Reading text ::
[Begin]
Lebanon Interior Minister Nouhad Mashnouq warned on Friday the law enforcement agents against abusing Syrian refugees after pictures showing some being mistreated by municipal police were posted online.
In a letter to heads of municipalities Mashnouq said that officers would face “disciplinary measures” if they abuse their power when dealing with citizens and Syrian refugees.
“Lately, there has been a rise in the abuses committed by members of the police in several municipalities concerning Syrian refugees,” Mashnouq wrote.
He ordered the heads of municipalities to give “strict instructions” to police officers “to respect rules and regulations”.
This comes after Human rights activists reported that policemen in the Amchit municipality carried out nighttime raids in several homes, detaining Syrian refugees.
The activists posted pictures online showing refugees kneeling or lined up facing a wall, their hands crossed behind their backs, as municipal policemen checked their identity documents.
[End]
Exercise ::
Retype the article on the Lebanese interior minister's warning about police abuse of Syrian refugees word for word.

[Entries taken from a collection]
[Begin]
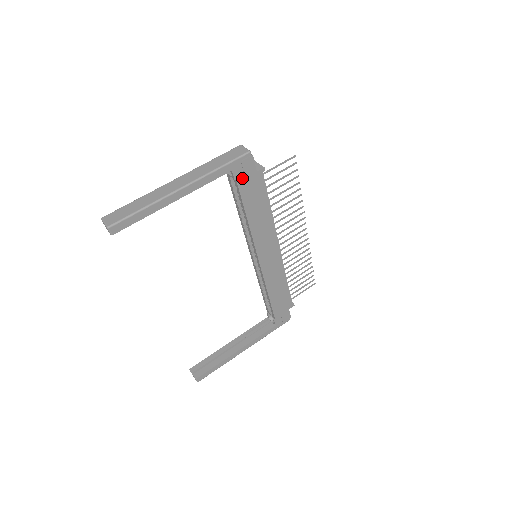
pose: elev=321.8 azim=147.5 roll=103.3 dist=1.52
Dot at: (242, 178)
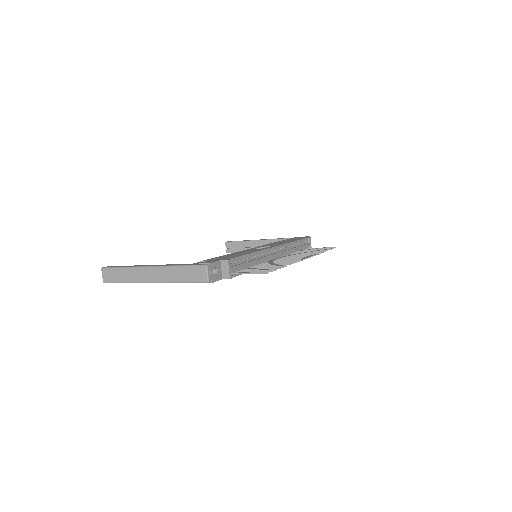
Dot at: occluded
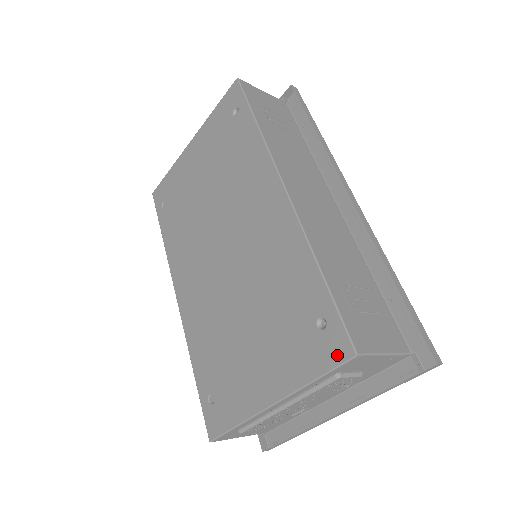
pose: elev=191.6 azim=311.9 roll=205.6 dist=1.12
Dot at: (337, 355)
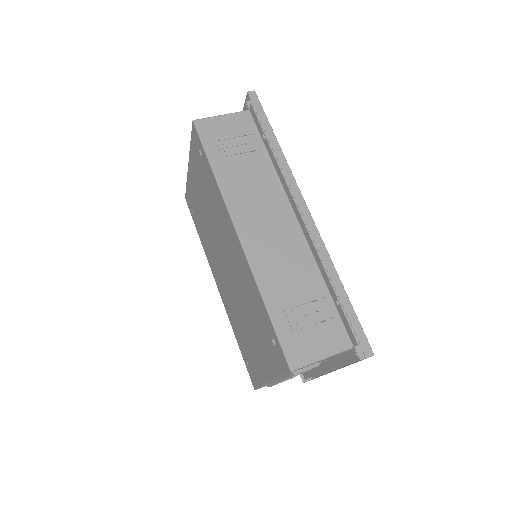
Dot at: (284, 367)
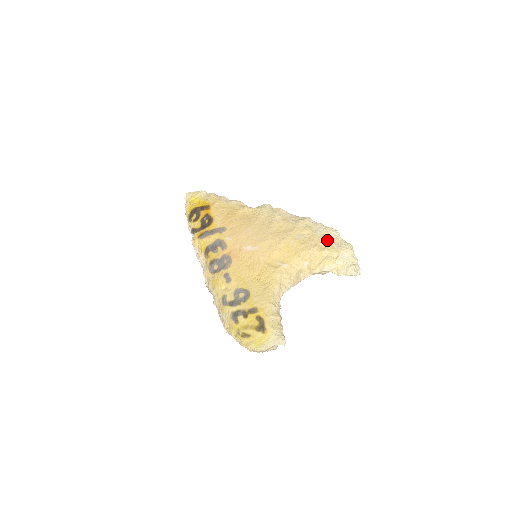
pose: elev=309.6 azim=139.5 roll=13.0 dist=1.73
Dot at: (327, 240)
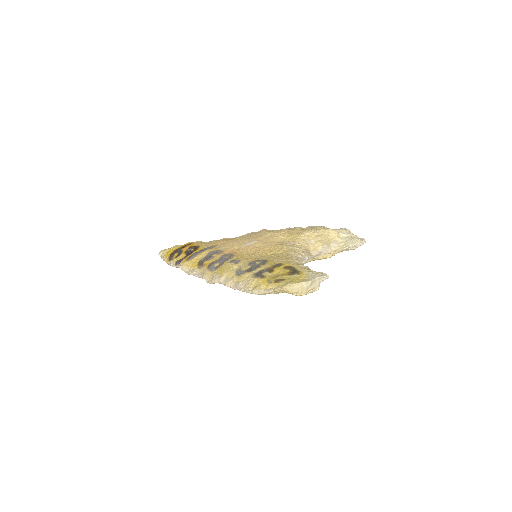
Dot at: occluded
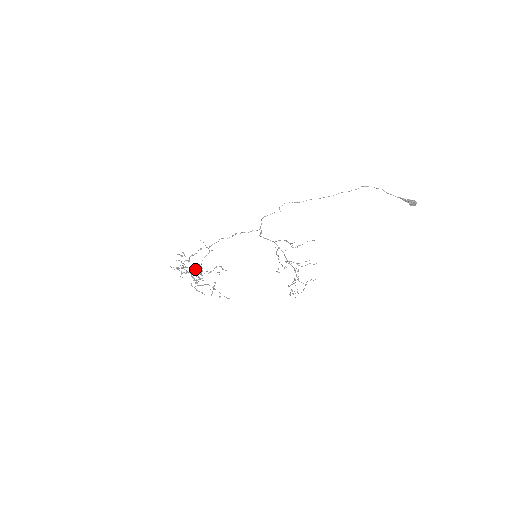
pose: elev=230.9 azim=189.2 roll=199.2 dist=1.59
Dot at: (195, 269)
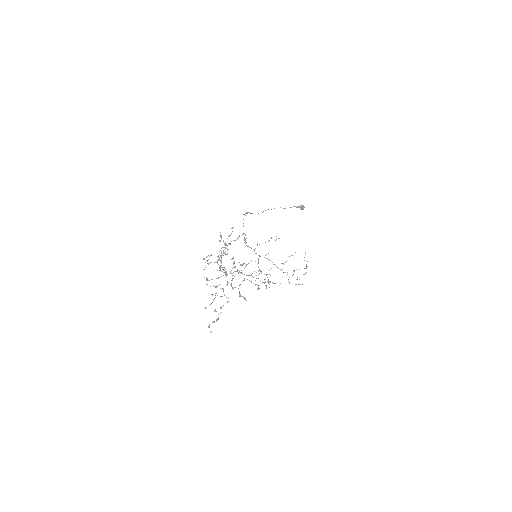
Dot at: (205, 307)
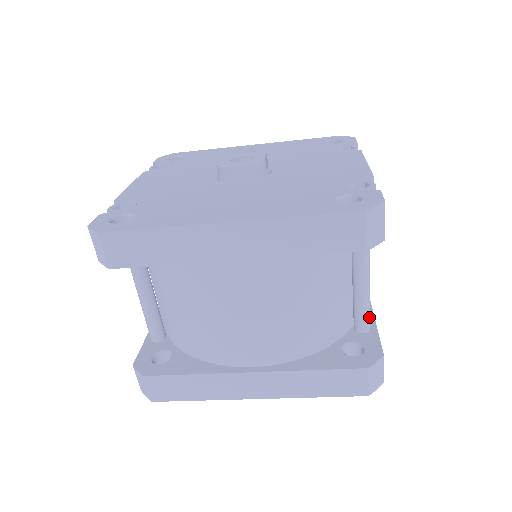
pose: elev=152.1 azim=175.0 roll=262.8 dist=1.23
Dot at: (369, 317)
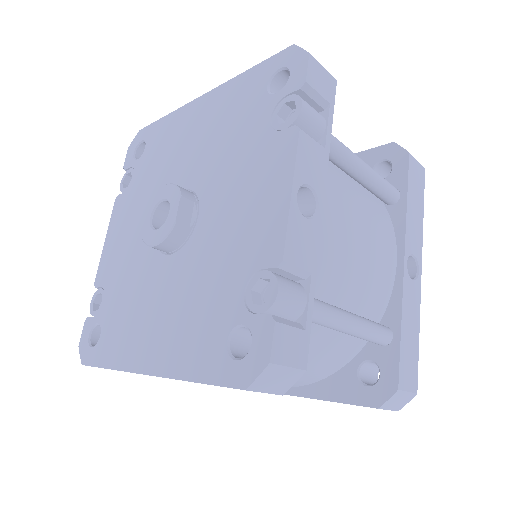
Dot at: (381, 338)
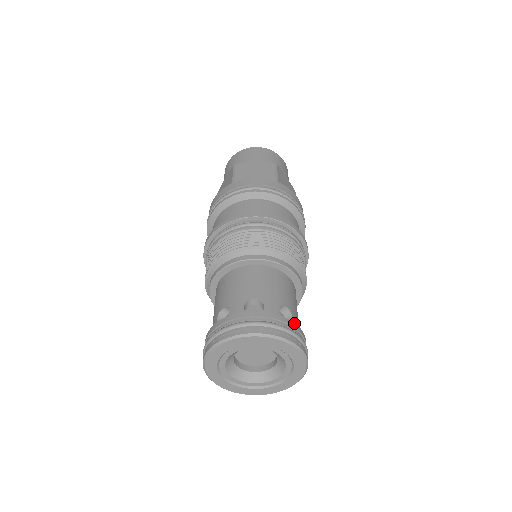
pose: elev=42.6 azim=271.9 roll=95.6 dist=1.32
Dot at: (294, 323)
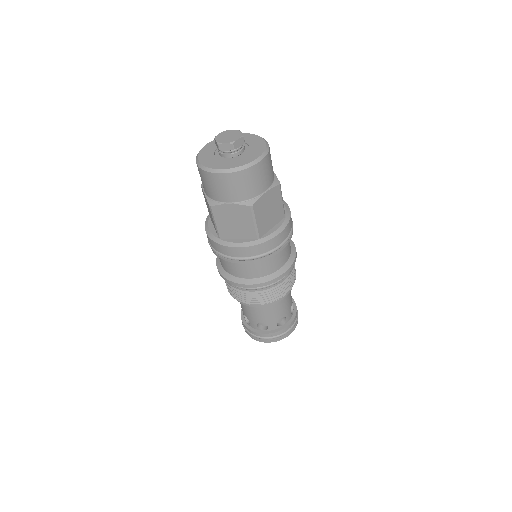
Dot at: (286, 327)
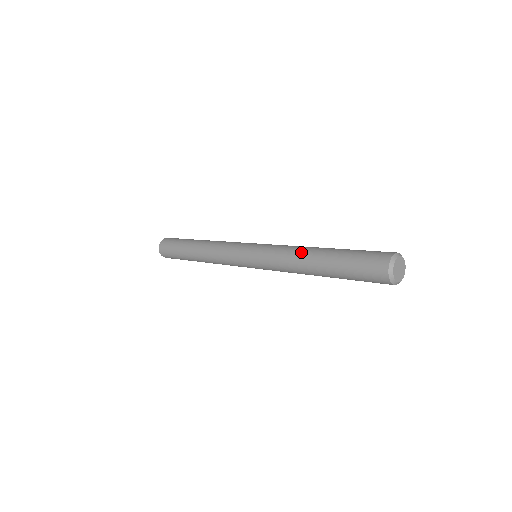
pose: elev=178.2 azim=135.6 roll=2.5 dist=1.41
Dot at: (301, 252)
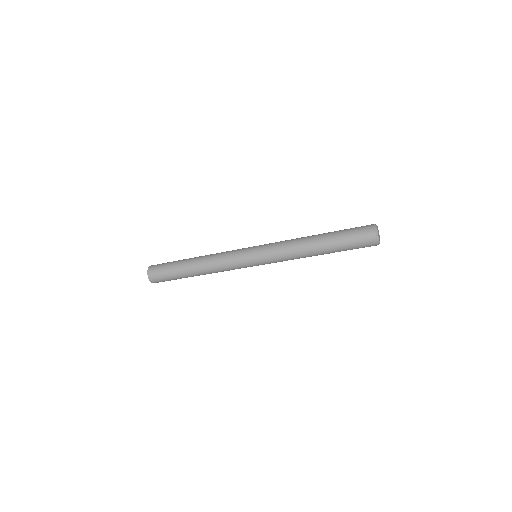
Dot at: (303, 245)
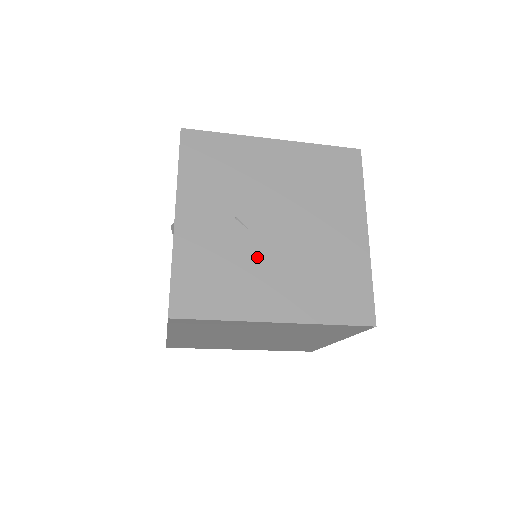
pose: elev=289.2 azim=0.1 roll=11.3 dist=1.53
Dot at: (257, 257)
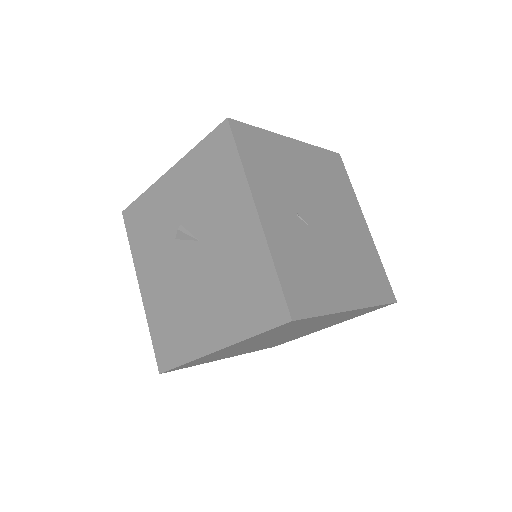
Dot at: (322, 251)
[End]
Solution below ::
Lebanon Interior Minister Nouhad Mashnouq warned on Friday the law enforcement agents against abusing Syrian refugees after pictures showing some being mistreated by municipal police were posted online.
In a letter to heads of municipalities Mashnouq said that officers would face “disciplinary measures” if they abuse their power when dealing with citizens and Syrian refugees.
“Lately, there has been a rise in the abuses committed by members of the police in several municipalities concerning Syrian refugees,” Mashnouq wrote.
He ordered the heads of municipalities to give “strict instructions” to police officers “to respect rules and regulations”.
This comes after Human rights activists reported that policemen in the Amchit municipality carried out nighttime raids in several homes, detaining Syrian refugees.
The activists posted pictures online showing refugees kneeling or lined up facing a wall, their hands crossed behind their backs, as municipal policemen checked their identity documents.